Au cours des dizaines de mois de gouvernance qu’il lui reste de son deuxième et dernier mandat Alpha Condé voudra-t-il le faire ? Ce qui est certain, c’est que quel que soit son successeur, homme ou femme, il héritera d’un pays mieux portant, avec la réalisation dans le bassin du fleuve Konkouré des ressources énergétiques indispensables pour toute industrialisation. Et pour cette fin de mandat qui est en train de s’accélérer, le chef de l’État guinéen gagnerait beaucoup en orientant ses efforts dans la création d’institutions fortes, basées sur une réelle politique de décentralisation. Ainsi, nul ne pourrait contester qu’il soit le père de la démocratie en Guinée.

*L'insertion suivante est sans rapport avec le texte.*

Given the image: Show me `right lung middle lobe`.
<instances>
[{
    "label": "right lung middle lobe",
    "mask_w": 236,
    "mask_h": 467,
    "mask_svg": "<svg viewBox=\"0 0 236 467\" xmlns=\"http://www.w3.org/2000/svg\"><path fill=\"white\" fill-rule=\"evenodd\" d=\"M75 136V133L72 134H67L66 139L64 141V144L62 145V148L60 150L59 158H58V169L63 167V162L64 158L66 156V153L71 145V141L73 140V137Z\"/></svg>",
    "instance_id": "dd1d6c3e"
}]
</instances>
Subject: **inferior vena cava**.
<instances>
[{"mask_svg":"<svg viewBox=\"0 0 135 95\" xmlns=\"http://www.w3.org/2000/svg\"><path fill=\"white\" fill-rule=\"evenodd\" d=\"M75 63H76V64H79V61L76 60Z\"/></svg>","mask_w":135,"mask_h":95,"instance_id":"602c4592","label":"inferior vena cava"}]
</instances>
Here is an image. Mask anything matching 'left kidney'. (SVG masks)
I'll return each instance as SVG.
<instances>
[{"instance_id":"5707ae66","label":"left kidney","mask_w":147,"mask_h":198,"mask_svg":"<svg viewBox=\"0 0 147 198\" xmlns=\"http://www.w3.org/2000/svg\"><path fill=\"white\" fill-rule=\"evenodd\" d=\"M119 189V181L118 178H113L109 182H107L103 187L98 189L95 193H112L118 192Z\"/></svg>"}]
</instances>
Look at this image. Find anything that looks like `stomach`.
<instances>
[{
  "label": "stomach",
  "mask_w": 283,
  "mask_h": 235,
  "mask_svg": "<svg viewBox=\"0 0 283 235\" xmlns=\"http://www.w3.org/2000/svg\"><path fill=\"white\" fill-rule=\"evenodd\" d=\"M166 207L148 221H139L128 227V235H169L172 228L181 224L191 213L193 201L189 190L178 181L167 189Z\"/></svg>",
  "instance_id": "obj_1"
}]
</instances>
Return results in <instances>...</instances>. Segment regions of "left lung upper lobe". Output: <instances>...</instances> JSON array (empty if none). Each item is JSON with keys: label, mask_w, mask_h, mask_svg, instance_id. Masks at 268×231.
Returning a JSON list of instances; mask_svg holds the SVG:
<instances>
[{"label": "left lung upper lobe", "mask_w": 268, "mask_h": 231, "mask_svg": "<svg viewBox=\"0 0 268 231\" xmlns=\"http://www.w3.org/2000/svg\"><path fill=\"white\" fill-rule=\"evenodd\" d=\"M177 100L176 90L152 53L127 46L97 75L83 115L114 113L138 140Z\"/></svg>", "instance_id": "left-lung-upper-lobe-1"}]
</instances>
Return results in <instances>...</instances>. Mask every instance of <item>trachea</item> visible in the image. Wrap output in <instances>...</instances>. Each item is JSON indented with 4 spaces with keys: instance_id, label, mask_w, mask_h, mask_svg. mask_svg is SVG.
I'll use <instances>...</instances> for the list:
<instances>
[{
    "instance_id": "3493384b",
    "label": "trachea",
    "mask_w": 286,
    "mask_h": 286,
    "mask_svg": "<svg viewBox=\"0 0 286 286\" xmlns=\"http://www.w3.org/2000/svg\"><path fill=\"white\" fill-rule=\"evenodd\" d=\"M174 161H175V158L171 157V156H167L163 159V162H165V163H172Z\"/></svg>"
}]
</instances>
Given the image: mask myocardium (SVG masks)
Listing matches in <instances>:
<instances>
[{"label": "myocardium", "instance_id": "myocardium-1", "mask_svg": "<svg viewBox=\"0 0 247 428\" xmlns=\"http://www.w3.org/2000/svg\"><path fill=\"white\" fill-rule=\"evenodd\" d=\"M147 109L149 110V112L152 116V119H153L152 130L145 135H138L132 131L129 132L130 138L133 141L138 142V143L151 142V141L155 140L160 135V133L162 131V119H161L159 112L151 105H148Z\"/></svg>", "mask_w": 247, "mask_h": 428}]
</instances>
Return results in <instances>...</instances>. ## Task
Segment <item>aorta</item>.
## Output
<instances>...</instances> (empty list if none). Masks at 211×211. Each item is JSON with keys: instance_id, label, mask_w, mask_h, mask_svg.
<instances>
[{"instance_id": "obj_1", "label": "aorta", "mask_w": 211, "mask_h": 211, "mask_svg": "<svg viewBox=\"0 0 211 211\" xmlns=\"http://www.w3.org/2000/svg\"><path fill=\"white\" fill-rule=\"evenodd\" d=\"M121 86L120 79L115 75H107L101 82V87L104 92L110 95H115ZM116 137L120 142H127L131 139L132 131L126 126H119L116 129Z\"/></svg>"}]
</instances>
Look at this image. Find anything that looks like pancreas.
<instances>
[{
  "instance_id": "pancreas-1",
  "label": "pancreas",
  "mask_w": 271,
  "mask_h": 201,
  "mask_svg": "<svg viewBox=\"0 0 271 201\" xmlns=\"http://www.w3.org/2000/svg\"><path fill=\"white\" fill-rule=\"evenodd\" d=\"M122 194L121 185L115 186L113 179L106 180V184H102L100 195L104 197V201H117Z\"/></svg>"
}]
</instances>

De ce fait, il devrait commencer par suggérer à la mouvance présidentielle d’accepter de proposer à l’opposition la reprise des élections dans les 12 communes où les résultats sont contestés.

Comme dans un précédent article (Pour une reprise des élections dans les zones contestées), je tiens à souligner que, jusqu’à preuve du contraire, je suis membre du Comité central du RPG arc-en-ciel. Mon compagnonnage avec le président Alpha Condé date de plus de 30 ans. Mais la Guinée est plus importante que les partis politiques et les ethnies. Tout patriote se doit de le comprendre et agir en conséquence.